18 agosto 2004

LEONARDO DA VINCI AT THE BEACH.
Pop Esoterica!


espite prevailing gossip in the groves of academe, people still like their Renaissance, with its prancing nymphs, striplings in hose, and Venus on the half-shell, an endless Primavera with Lorenzo de' Medici presiding benignly over the pagan rites. The fact that this Renaissance is a myth gives them no pause whatsoever, nor should it: the Renaissance was always a myth, and also, on occasion, a chivalric lay or an instructive fable, depending on who told the story, why, and to whom. For Angelo Poliziano, currying the favor of Lorenzo and his brother Giuliano with superabundant talent, the Medici brothers posed as modern Arthurian knights in Stanze per la Giostra, or Verses for the Joust. Botticelli, in the same years, acted as the city's great mythographer, painting glossy riddles in tempera for a restless Medici cousin, Lorenzo di Pierfrancesco. If Machiavelli sent it all up with masterful cynicism in The Prince, he did so believing in another myth of Florence, the city as free Etruscan republic.
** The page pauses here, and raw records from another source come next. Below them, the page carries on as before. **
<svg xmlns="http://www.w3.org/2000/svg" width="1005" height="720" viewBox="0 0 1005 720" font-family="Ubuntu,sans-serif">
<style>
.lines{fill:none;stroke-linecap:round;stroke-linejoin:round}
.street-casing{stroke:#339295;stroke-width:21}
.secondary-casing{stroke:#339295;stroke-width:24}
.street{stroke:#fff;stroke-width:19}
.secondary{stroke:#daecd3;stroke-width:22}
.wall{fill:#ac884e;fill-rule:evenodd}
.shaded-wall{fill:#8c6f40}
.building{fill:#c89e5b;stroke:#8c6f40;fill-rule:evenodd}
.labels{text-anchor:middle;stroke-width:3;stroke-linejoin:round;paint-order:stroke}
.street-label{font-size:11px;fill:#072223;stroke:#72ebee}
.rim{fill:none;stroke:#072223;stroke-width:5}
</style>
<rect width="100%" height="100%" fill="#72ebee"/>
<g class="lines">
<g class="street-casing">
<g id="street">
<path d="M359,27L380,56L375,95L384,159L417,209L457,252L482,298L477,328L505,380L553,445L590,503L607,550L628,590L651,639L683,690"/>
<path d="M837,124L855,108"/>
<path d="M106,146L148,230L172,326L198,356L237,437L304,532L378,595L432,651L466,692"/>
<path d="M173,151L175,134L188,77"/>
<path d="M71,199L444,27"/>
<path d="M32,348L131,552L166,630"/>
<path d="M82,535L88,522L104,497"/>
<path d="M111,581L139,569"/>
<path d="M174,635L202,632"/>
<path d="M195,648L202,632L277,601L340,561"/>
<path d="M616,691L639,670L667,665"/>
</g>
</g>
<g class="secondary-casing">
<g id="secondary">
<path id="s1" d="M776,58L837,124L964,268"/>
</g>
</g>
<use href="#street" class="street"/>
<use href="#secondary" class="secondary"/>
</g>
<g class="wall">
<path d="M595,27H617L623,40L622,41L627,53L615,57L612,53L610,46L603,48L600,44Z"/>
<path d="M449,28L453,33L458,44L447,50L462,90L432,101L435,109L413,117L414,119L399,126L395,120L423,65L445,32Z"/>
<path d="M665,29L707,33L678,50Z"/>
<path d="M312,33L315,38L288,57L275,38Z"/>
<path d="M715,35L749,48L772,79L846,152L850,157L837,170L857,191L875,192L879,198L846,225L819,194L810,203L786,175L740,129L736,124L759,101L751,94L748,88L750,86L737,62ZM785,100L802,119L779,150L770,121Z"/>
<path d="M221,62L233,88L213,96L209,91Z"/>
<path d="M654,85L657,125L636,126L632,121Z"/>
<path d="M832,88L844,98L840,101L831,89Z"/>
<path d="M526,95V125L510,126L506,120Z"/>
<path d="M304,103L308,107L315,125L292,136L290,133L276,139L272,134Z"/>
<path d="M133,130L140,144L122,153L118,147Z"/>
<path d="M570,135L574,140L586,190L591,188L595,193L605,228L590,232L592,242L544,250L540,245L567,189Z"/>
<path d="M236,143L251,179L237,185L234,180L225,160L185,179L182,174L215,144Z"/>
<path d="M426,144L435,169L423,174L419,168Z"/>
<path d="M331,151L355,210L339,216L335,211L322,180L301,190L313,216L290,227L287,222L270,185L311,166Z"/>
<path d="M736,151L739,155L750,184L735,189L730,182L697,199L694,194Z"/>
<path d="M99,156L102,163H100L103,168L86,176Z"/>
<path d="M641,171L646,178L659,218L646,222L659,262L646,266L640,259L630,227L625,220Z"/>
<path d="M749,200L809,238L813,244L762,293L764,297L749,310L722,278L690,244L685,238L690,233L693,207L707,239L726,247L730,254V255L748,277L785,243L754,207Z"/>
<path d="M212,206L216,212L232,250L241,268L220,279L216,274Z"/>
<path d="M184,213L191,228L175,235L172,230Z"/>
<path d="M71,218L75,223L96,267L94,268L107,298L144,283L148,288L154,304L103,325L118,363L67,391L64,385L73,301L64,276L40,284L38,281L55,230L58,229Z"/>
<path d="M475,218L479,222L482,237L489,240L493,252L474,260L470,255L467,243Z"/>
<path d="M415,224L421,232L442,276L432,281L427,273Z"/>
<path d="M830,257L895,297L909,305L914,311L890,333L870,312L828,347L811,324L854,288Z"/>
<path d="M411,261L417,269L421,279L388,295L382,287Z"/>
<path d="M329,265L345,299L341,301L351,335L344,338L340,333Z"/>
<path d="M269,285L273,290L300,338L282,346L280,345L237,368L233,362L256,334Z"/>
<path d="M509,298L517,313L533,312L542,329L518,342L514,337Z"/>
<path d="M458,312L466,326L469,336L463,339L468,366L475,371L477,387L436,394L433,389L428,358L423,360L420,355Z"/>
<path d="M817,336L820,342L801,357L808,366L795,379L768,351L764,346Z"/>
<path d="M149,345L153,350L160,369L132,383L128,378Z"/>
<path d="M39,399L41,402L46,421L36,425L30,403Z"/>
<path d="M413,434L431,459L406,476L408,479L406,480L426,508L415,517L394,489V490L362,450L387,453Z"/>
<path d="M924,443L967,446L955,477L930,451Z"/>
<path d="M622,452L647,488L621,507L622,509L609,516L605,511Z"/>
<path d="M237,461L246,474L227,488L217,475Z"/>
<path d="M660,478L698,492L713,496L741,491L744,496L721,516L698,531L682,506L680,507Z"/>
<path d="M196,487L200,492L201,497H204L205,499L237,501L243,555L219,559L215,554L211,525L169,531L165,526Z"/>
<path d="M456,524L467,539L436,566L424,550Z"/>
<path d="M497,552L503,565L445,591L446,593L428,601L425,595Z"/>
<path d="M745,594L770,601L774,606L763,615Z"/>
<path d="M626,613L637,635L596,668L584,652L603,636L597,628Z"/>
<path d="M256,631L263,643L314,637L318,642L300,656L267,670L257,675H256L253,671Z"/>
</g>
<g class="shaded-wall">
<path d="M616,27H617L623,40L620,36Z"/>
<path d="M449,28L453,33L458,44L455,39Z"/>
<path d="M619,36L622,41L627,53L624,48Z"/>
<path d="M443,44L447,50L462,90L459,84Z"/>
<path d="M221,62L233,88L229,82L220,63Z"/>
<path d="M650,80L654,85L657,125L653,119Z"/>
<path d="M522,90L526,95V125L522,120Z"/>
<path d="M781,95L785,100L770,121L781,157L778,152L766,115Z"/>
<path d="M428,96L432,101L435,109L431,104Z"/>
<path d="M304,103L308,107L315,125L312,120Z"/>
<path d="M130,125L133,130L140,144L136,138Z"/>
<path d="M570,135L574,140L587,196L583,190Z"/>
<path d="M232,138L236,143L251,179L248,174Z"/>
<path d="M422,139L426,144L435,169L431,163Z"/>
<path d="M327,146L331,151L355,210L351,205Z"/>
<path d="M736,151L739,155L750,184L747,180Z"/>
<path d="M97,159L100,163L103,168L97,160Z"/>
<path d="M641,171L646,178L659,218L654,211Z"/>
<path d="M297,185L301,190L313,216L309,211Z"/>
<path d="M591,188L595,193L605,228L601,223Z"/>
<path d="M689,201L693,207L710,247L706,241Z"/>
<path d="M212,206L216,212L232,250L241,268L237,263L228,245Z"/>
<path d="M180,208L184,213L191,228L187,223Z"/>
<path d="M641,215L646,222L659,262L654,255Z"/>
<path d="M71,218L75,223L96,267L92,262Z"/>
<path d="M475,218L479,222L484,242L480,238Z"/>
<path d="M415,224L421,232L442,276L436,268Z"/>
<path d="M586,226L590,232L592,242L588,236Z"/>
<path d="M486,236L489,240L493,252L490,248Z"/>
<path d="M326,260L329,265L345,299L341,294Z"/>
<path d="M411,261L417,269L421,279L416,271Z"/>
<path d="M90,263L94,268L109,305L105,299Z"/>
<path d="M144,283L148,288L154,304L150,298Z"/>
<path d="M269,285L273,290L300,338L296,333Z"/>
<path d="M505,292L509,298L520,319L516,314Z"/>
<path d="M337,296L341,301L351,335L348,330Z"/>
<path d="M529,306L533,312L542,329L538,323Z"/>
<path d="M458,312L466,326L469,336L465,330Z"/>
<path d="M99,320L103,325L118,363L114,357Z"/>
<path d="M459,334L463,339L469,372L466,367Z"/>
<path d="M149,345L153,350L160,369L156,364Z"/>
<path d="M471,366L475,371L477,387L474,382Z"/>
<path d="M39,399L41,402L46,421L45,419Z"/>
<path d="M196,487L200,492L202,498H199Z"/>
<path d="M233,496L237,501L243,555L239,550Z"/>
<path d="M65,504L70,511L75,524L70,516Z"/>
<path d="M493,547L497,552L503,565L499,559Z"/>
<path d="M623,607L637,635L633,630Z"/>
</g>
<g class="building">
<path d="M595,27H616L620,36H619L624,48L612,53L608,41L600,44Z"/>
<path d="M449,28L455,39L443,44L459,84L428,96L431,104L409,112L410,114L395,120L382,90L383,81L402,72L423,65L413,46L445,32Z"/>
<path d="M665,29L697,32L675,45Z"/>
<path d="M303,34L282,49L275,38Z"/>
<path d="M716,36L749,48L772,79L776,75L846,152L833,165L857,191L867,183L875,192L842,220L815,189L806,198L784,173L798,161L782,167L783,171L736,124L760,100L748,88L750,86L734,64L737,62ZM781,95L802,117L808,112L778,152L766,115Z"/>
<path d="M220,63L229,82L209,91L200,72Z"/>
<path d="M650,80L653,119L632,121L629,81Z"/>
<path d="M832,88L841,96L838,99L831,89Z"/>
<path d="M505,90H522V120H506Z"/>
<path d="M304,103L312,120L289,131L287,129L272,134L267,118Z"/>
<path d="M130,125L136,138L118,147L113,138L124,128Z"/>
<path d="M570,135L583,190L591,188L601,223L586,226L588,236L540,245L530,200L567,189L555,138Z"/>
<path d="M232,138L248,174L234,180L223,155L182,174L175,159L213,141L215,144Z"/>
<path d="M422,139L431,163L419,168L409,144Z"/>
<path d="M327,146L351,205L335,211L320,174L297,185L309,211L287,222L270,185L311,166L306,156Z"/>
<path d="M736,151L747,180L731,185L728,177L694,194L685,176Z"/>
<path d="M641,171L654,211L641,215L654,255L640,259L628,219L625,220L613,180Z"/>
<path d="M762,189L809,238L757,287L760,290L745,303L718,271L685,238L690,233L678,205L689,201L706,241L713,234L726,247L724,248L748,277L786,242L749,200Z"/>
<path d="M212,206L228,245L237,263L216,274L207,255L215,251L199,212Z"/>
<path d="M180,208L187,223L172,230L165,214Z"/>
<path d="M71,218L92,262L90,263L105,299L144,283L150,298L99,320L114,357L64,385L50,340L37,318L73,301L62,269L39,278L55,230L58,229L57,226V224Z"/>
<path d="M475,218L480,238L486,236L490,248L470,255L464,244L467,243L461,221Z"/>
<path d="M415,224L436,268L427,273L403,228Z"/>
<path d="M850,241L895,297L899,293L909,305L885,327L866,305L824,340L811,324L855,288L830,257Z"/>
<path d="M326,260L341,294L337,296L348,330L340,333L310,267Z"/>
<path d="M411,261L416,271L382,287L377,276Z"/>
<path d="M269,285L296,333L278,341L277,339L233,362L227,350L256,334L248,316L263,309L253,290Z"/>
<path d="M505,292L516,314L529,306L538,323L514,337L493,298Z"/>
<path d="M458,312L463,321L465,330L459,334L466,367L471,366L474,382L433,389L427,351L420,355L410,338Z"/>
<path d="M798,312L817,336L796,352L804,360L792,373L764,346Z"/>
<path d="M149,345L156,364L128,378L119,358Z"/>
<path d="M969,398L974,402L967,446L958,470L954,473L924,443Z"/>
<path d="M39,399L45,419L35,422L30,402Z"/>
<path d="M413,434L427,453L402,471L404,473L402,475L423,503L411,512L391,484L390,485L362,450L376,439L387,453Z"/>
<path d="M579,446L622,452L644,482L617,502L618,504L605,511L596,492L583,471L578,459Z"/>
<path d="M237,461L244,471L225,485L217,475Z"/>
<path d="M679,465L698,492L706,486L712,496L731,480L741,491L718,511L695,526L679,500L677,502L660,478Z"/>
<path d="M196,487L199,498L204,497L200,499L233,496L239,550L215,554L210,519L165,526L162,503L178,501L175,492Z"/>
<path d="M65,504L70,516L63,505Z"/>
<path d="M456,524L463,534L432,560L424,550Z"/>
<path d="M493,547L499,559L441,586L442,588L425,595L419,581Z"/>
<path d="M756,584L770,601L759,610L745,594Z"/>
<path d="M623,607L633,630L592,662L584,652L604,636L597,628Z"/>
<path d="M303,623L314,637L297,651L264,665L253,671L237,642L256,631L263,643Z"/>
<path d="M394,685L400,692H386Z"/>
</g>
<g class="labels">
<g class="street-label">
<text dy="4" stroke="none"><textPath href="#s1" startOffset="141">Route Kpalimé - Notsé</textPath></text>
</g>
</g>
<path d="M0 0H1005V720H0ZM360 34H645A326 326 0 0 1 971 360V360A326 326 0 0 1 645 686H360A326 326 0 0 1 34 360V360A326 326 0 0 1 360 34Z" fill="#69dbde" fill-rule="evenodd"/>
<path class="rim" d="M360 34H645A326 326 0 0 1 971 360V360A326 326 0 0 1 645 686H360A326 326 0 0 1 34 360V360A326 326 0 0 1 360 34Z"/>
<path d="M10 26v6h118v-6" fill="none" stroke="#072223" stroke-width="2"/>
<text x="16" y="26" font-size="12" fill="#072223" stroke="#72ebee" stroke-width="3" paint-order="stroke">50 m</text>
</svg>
Whatever their individual cynicism or dashed hopes, they all persisted in regarding Florence as a divinely favored place, every one.

People today still like this Renaissance of Poliziano, Botticelli, and the brothers Medici, because it stands for an idea of civilization, no matter what the poststructuralists say, and in these strange times an idea of civilization is something we desperately need. The depths of that need can be judged from the tone--and the popularity--of thrillers otherwise as disparate as The Da Vinci Code and The Rule of Four, both of which take Renaissance Florence as their shining image of civility, and quite specifically of Western civility. In a world where a rich turbaned sheik takes aim at skyscrapers, discotheques, and train stations in the name of holy war, these books argue, with their genre's implicit conservatism, that the West has contributed something more to humanity than McDonald's, cowboy presidents, and the stock market. The extraordinary success of such pointedly cultural thrillers indicates a longing to take the Western heritage seriously, to accord it some degree of honor rather than subject it to yet another critique. This is not by any means a discouraging development.